## [CONSIGNA]
Continúa el hilo del foro sobre el Día del Amigo a partir de la última oración que aparece.

## [TEXTO DE LECTURA]
☆ ☆ ☆ ☆

# ¡Feliz Día del Amigo!



## aleCcowaN

¡Muchas felicidades a todos los amigos que tenemos en estos foros!

Hoy se festeja en la Argentina el Día del Amigo, y quiero saludar especialmente a mis compatriotas con los que nos cruzamos aquí todos los días y que ya son buenos amigos.

Y saludar también a muchos otros amigos que tenemos en estos foros, puesto que la amistad no reconoce fronteras ni nacionalidades.

Por los viejos amigos, por los nuevos, por los que ya no están, por los que conoceremos en el futuro ¡un enorme abrazo a todos! y ¡que viva la amistad!

Alec


----------



## Fernita

¡¡Gracias, Alec!!

¡Muy lindas tus palabras! No hay nada que agregar, simplemente:

¡Felicidades a todos en el Día del Amigo!

Con todo cariño,

Fernita.​


----------



## Rayines

Muchas gracias Fernita y Ale. ¡Felicidades para todos!, y va una partecita de una poesía de Aída Bortnik:
*"..............*​*..............*​*Los amigos*​*solamente hacen*​*Que el espejo*​*nos devuelva la imagen*​*De alguien capaz*​*de ser amado.*​*Los amigos*​*solamente hacen*​*Que la vida valga la*​*pena ser vivida"*​​*                                      Aída  Bortnik*​


----------



## Soledad Medina

Es hermoso que Argentina festeje el Día del Amigo, y debería ser un ejemplo a seguir para todos los países del mundo.

Tuve el honor de recibir un mensaje muy hermoso de un querido amigo  argentino felicitándome en este día ... para él y para todos ustedes mis felicitaciones.  La amistad es un sentimiento muy hermoso y sin amigos sería imposible seguir adelante con una sonrisa.
Con un saludo lleno de cariño
Soledad


----------



## Miguelillo 87

Muchas Gracias por el mensaje Alecowan, y sólo quiere decirles que me siento afortunado de estar en este foro y leer y aprender de todos ustedes mis amigos en líneas tantas cosas interesantes e importantes.
Un abrazo en especial a Tigger, Alecowan, Maruja y por supuesto a Gato Gordo.
 
Pásense un súper día, genial a todos los Argentinos que tan buena onda son. Y sigan así de Sencichitos y carismáticos.


----------



## fenixpollo

¡*Felicidades para todos mis amigos* -- alec, Mi Reina (por supuesto), Sole, Miguel y todos!   

_Tal vez sería buena idea explicar lo que es este día, para que los no-Argentinos entiendan bien y para que disfruten del todo la celebración. _


----------



## Soledad Medina

El creador de esta fiesta fue el profesor, músico y odontólogo argentino Enrique Febbraro, después que los astronautas Neil Amstrong, Edwin Buzz Aldrin y Michael Collins llegaran a la luna un 20 de julio de 1969. Pare este amigo argentino, por encima de la epopeya científica, el alunizaje debía ser también una manera de hacer nuevos amigos en otras partes de nuestro planeta. "Ese día -explicó Febbraro-, todos estuvimos pendientes de la suerte de los tres astronautas. Fuimos sus amigos y ellos, amigos del universo".

☆ ☆ ☆ ☆

## [DATOS DEL EJERCICIO]
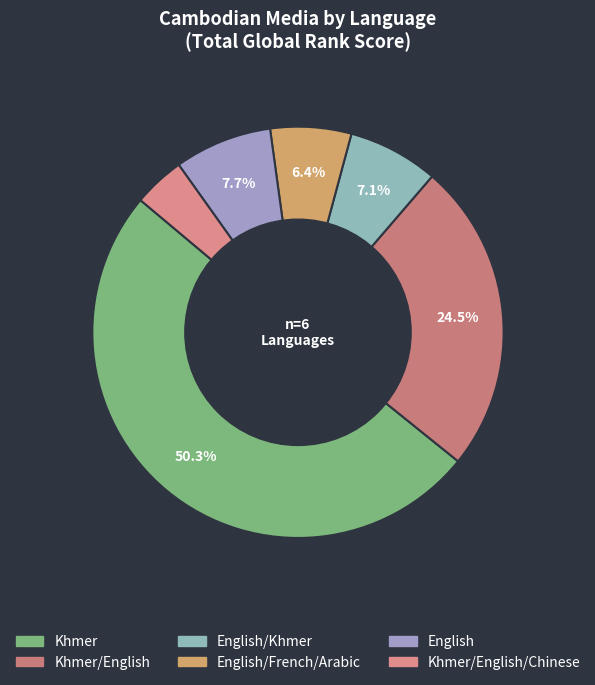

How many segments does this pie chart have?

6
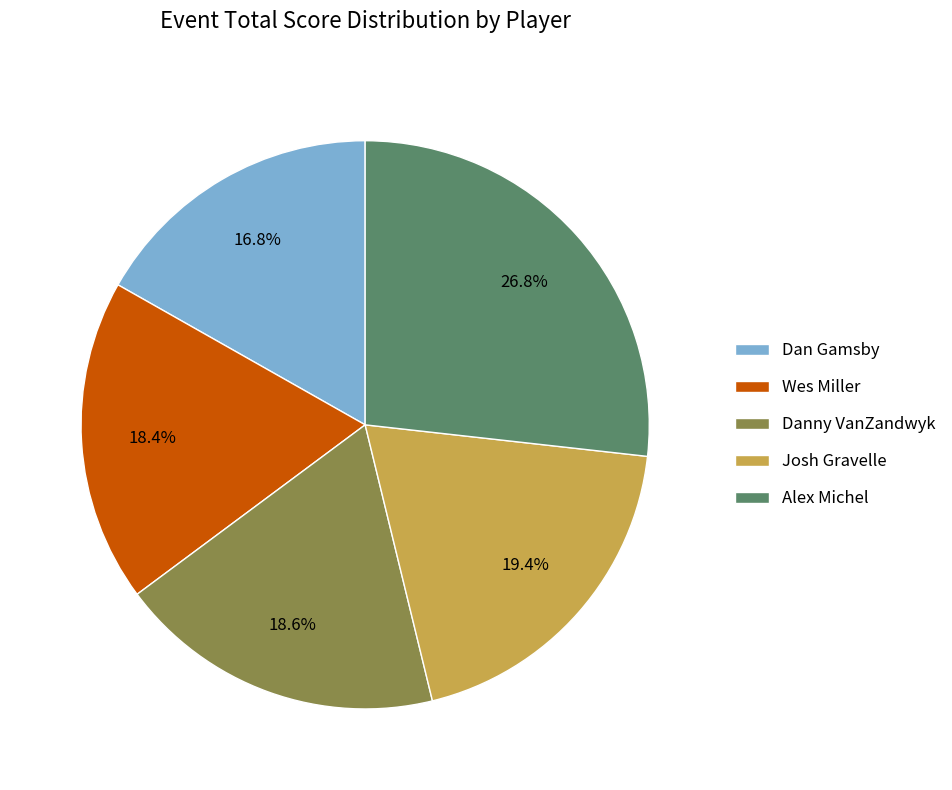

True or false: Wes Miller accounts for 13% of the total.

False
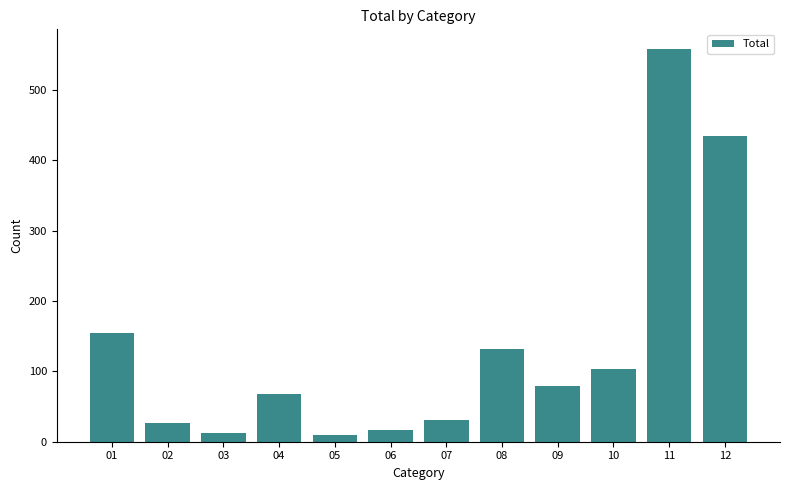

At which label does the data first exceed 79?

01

☆ ☆ ☆ ☆

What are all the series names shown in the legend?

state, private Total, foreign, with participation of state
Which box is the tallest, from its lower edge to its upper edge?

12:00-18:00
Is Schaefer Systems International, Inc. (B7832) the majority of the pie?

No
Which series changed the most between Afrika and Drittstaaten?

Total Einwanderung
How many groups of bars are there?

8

☆ ☆ ☆ ☆

## [RESPUESTA]
Antiguo vecino de la ciudad argentina de Lomas de Zamora -partido bonaerense que en mérito a su iniciativa y por decreto municipal, es la Capital Provincial de la Amistad- fundó allí también la Asociación Mundial para el Entendimiento. Fue también profesor de Psicología de la Universidad de la Fundación Carlo Cossimo Borromeo (Italia), y obtuvo el doctorado honoris causa en Ciencias Sociales en 1950, por la Academia Americana de la Historia y la Ciencia. Poco a poco fue logrando su cometido, primero fue el Superior Gobierno de la Provincia de Buenos Aires que con su decreto N: 235/79 autorizó la celebración y le dio un marco legal. Luego se fueron sumando distintas entidades y extendiéndose por toda la Argentina y por algunos países de América Latina.​


----------



## Eugin

Aunque un día más tarde, un saludo con mucho cariño a todos mis amigotes de este foro... ¡que por suerte son muchos!!!   
 
*"La verdadera amistad es como la fosforescencia, *

*resplandece mejor cuando todo se ha *

*oscurecido". *Rabindranath Tagore (1861-1941) 


¡Gracias por el regalo de su amistad!!
¡Un beso grande a cada uno!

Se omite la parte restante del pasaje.